My children say the strangest things. Their comments on American life after growing up in Italy are at times funny, often startling. My older son commented the other day about how Americans have a pill for everything, even his 9th grade friends. If they have a headache, they take an Advil. If they have a cold, they take NyQuil. If they have an allergy, they take an antihistamine. Immediately. No waiting it out. No putting up with anything.
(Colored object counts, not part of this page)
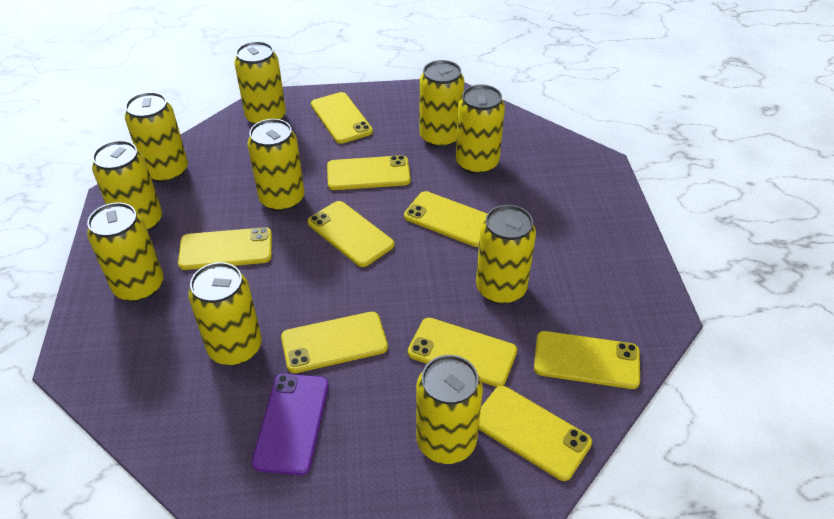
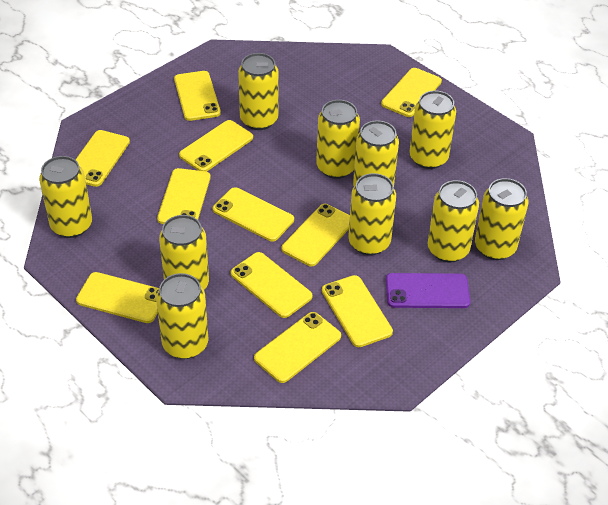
yellow phone: 9 -> 11

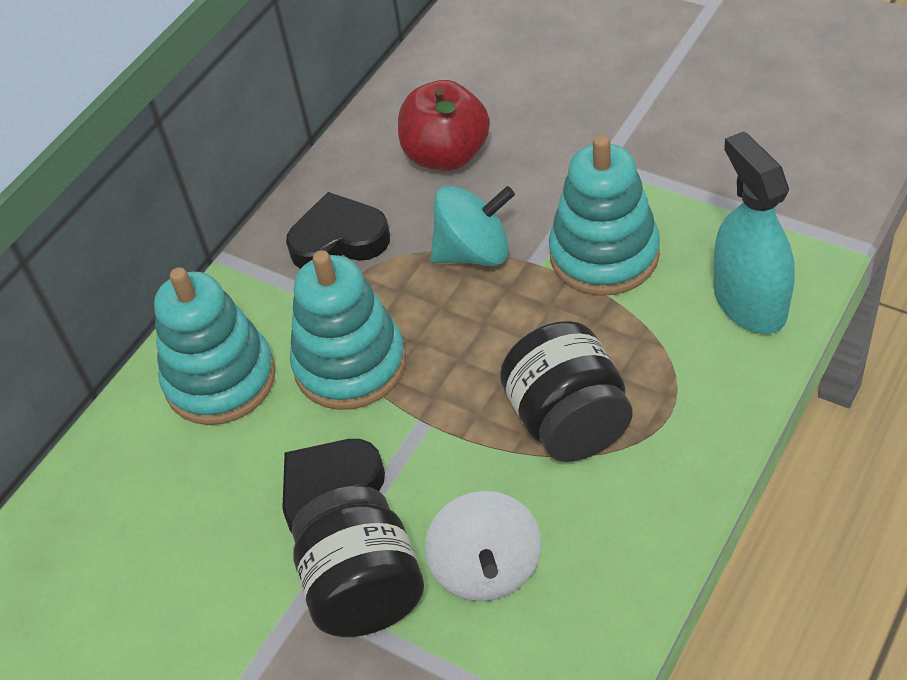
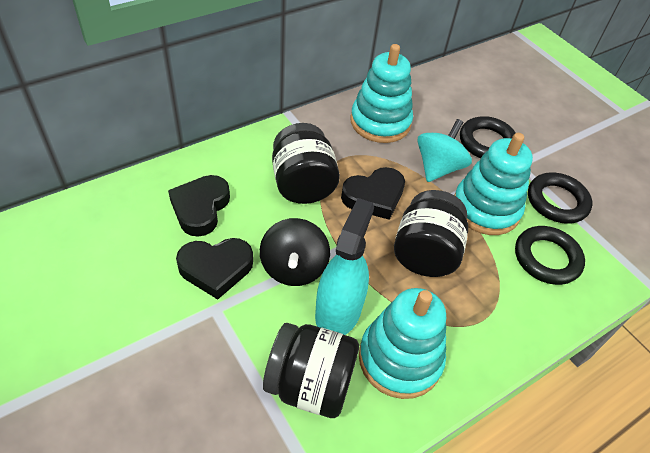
black heart: 2 -> 3
black jar: 2 -> 3
black ring: 0 -> 3
black spinning top: 0 -> 1
red apple: 1 -> 0
white spinning top: 1 -> 0

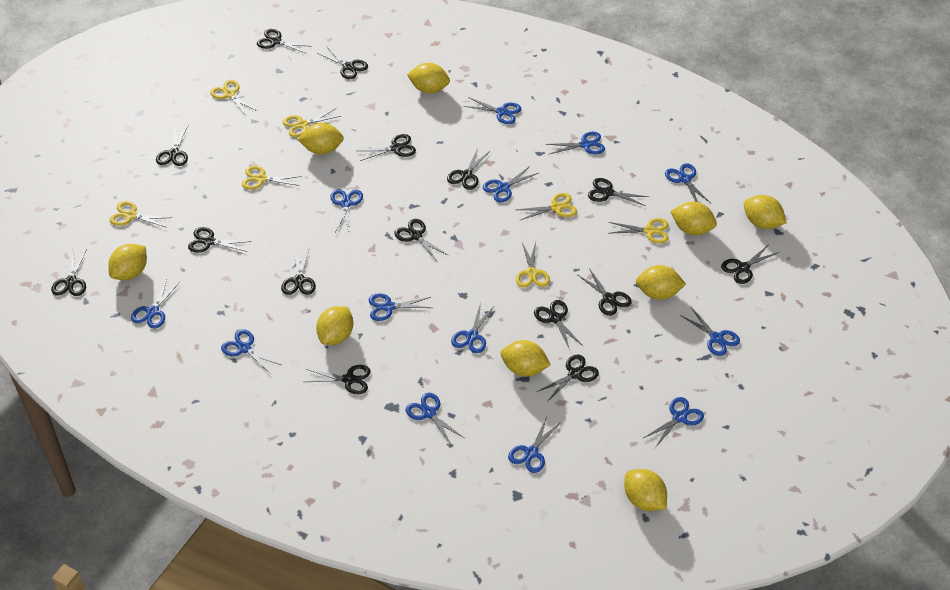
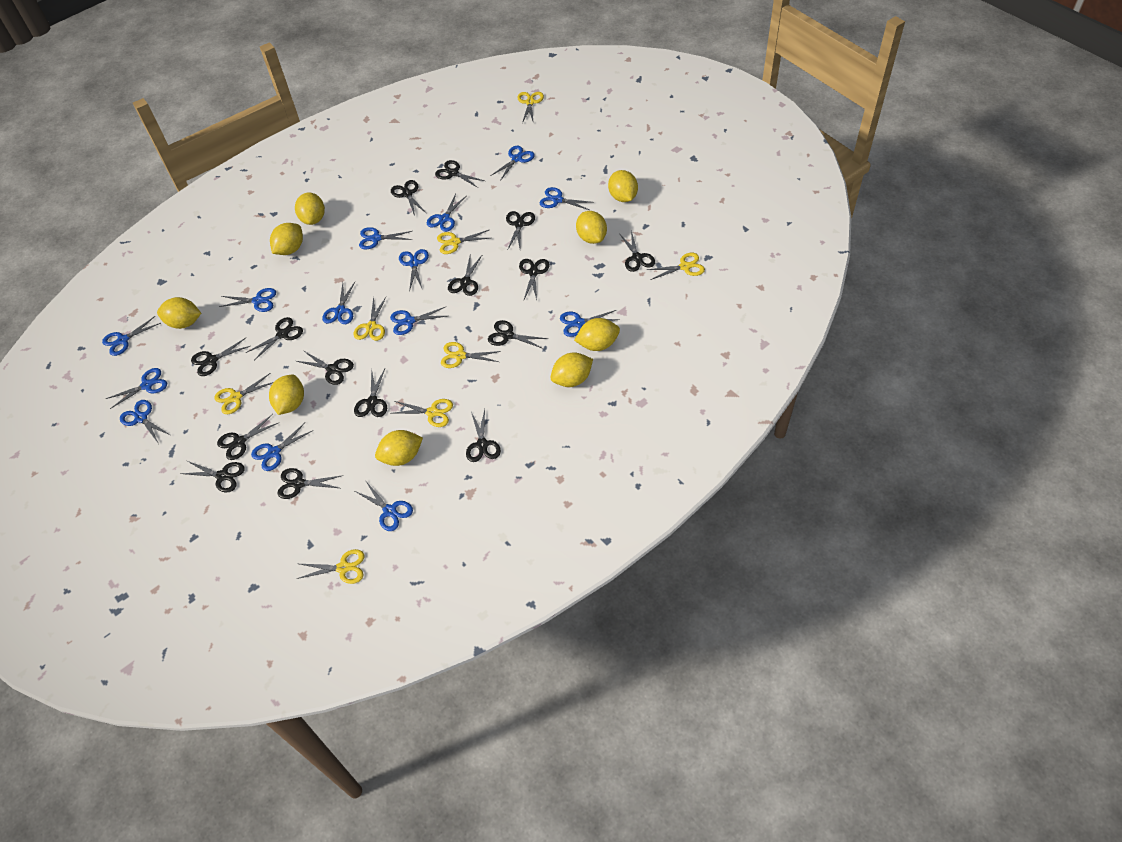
blue scissors: 13 -> 14
yellow scissors: 7 -> 8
His comment made me think of this other feeling I have, somehow similar yet much more troubling. How many people in the United States take antidepressants? How many people actually need these? The United States is the most over prescribed, over medicated nation in the world. Do you ever wonder what the infamous "war on drugs" really means? What drugs are the enemy? What drugs are the norm? Why do Americans seem to have such a tenuous hold on happiness? Why are they so depressed? Why are they so eager to take a pill? Why are doctors so eager to prescribe them? Why are Americans so sad? Or are they? Is maybe just being alive synonymous with being depressed? Why do some people make it through devastating life situations and other sink in a quagmire of daily living?
From a fascinating CNN news story, reporting that the CDC rates antidepressants as the most prescribed drug in the US:

ATLANTA, Georgia (CNN) -- Dr. Ronald Dworkin tells the story of a woman who didn't like the way her husband was handling the family finances. She wanted to start keeping the books herself but didn't want to insult her husband. The doctor suggested she try an antidepressant to make herself feel better.
She got the antidepressant, and she did feel better, said Dr. Dworkin, a Maryland anesthesiologist and senior fellow at Washington's Hudson Institute, who told the story in his book "Artificial Unhappiness: The Dark Side of the New Happy Class." But in the meantime, Dworkin says, the woman's husband led the family into financial ruin.
"Doctors are now medicating unhappiness," said Dworkin. "Too many people take drugs when they really need to be making changes in their lives."
For Dworkin, the proof is in the statistics. According to a government study, antidepressants have become the most commonly prescribed drugs in the United States. They're prescribed more than drugs to treat high blood pressure, high cholesterol, asthma, or headaches.

One of my younger son's more rambunctious friends spent the night at our house the other night. He suddenly exclaimed "Oh no! I forgot my chill pills!" I of course asked him what he meant, and he explained that the doctor had prescribed him chill pills. So he could calm down.
I do not know what pills he takes. I do not know why he takes them. But I just couldn't help it... chill pills. He said it in such a cavalier way. Like popping a Prozac.
Food for thought.


Jennifer said...

I notice this too everytime we go back!

Jennifer said...
This comment has been removed by the author.
Acedog said...

As a alcohol and drug counselor I come up against this cultural expectation frequently; "I want to feel better, different, calmer, etc. and I want to feel it NOW." We are impatient and impeteous. We go for the immediate and have forgotten about long term gain.

anno said...

When my daughter was in first grade she caught her first case of strep. Our physician/witch doctor advised complete bed rest for ten days, arguing that it would help build her immunity-- a real challenge, both for a 6-year-old and for a mother who kept hearing (from friends and school authorities), "why don't you give her the antibiotic? she'll be back in school the next day." Ten days later, she tested negative for strep, and never caught it again. Instructive for both of us. I think we do go for short-term relief at the long-term expense of making ourselves weaker and more susceptible to chronic illnesses.